Any picture among the records should be left out, please; retype the rest exactly.
++++++++++++++++++++
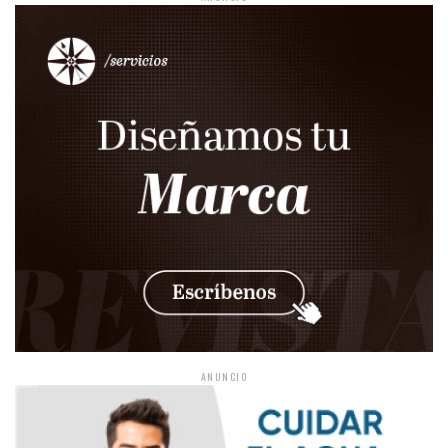
ANUNCIO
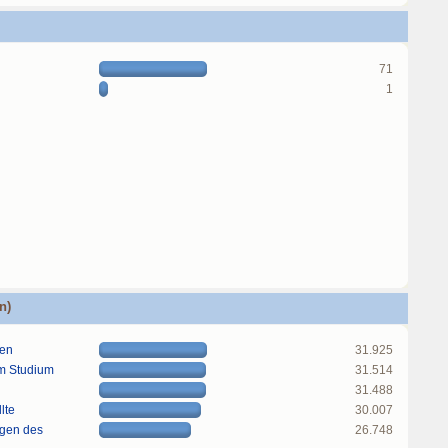
71
1
n)
gen
31.925
im Studium
31.514
31.488
lte
30.007
ngen des
26.748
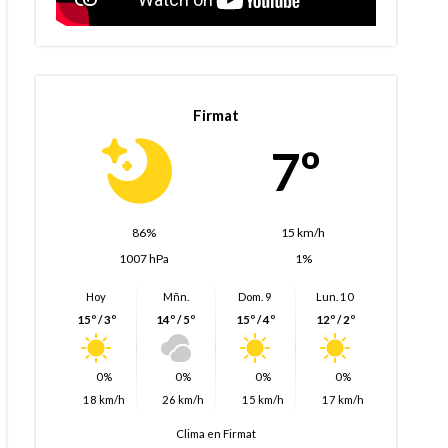
Firmat
7º
86%
15 km/h
1007 hPa
1%
Hoy
Mñn.
Dom. 9
Lun. 10
15º / 3º
14º / 5º
15º / 4º
12º / 2º
0%
0%
0%
0%
18 km/h
26 km/h
15 km/h
17 km/h
Clima en Firmat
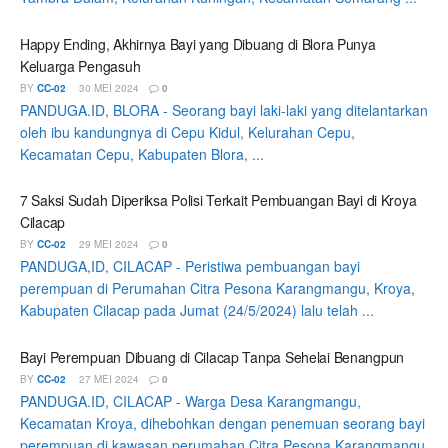
Happy Ending, Akhirnya Bayi yang Dibuang di Blora Punya
Keluarga Pengasuh
BY
CC-02
30 MEI 2024
0
PANDUGA.ID, BLORA - Seorang bayi laki-laki yang ditelantarkan
oleh ibu kandungnya di Cepu Kidul, Kelurahan Cepu,
Kecamatan Cepu, Kabupaten Blora, ...
7 Saksi Sudah Diperiksa Polisi Terkait Pembuangan Bayi di Kroya
Cilacap
BY
CC-02
29 MEI 2024
0
PANDUGA,ID, CILACAP - Peristiwa pembuangan bayi
perempuan di Perumahan Citra Pesona Karangmangu, Kroya,
Kabupaten Cilacap pada Jumat (24/5/2024) lalu telah ...
Bayi Perempuan Dibuang di Cilacap Tanpa Sehelai Benangpun
BY
CC-02
27 MEI 2024
0
PANDUGA.ID, CILACAP - Warga Desa Karangmangu,
Kecamatan Kroya, dihebohkan dengan penemuan seorang bayi
perempuan di kawasan perumahan Citra Pesona Karangmangu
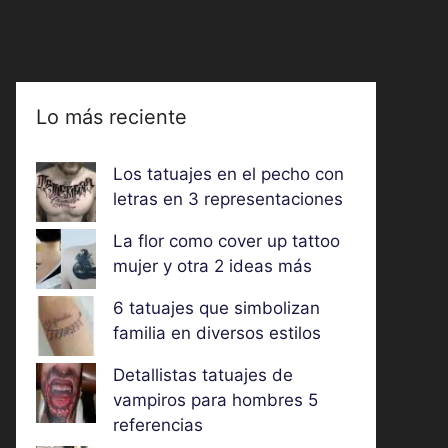
Lo más reciente
Los tatuajes en el pecho con
letras en 3 representaciones
La flor como cover up tattoo
mujer y otra 2 ideas más
6 tatuajes que simbolizan
familia en diversos estilos
Detallistas tatuajes de
vampiros para hombres 5
referencias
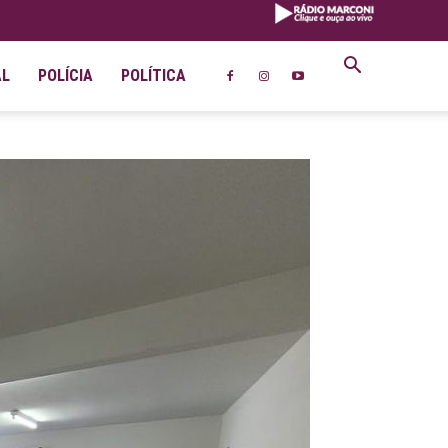
AL
POLÍCIA
POLÍTICA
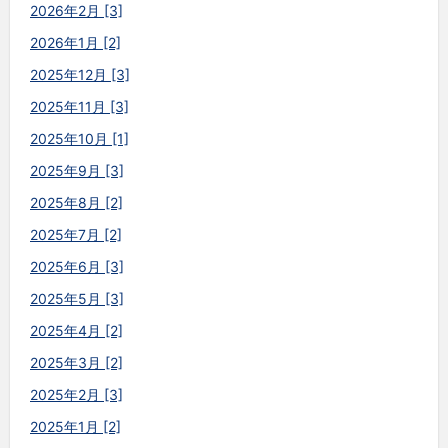
2026年2月 [3]
2026年1月 [2]
2025年12月 [3]
2025年11月 [3]
2025年10月 [1]
2025年9月 [3]
2025年8月 [2]
2025年7月 [2]
2025年6月 [3]
2025年5月 [3]
2025年4月 [2]
2025年3月 [2]
2025年2月 [3]
2025年1月 [2]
++++++++++++++++++++
* [EXERCISE SOLUTION]:
ANUNCIO
71
1
n)
gen
31.925
im Studium
31.514
31.488
lte
30.007
ngen des
26.748
Firmat
7º
86%
15 km/h
1007 hPa
1%
Hoy
Mñn.
Dom. 9
Lun. 10
15º / 3º
14º / 5º
15º / 4º
12º / 2º
0%
0%
0%
0%
18 km/h
26 km/h
15 km/h
17 km/h
Clima en Firmat
Happy Ending, Akhirnya Bayi yang Dibuang di Blora Punya
Keluarga Pengasuh
BY
CC-02
30 MEI 2024
0
PANDUGA.ID, BLORA - Seorang bayi laki-laki yang ditelantarkan
oleh ibu kandungnya di Cepu Kidul, Kelurahan Cepu,
Kecamatan Cepu, Kabupaten Blora, ...
7 Saksi Sudah Diperiksa Polisi Terkait Pembuangan Bayi di Kroya
Cilacap
BY
CC-02
29 MEI 2024
0
PANDUGA,ID, CILACAP - Peristiwa pembuangan bayi
perempuan di Perumahan Citra Pesona Karangmangu, Kroya,
Kabupaten Cilacap pada Jumat (24/5/2024) lalu telah ...
Bayi Perempuan Dibuang di Cilacap Tanpa Sehelai Benangpun
BY
CC-02
27 MEI 2024
0
PANDUGA.ID, CILACAP - Warga Desa Karangmangu,
Kecamatan Kroya, dihebohkan dengan penemuan seorang bayi
perempuan di kawasan perumahan Citra Pesona Karangmangu
Lo más reciente
Los tatuajes en el pecho con
letras en 3 representaciones
La flor como cover up tattoo
mujer y otra 2 ideas más
6 tatuajes que simbolizan
familia en diversos estilos
Detallistas tatuajes de
vampiros para hombres 5
referencias
AL
POLÍCIA
POLÍTICA
2026年2月 [3]
2026年1月 [2]
2025年12月 [3]
2025年11月 [3]
2025年10月 [1]
2025年9月 [3]
2025年8月 [2]
2025年7月 [2]
2025年6月 [3]
2025年5月 [3]
2025年4月 [2]
2025年3月 [2]
2025年2月 [3]
2025年1月 [2]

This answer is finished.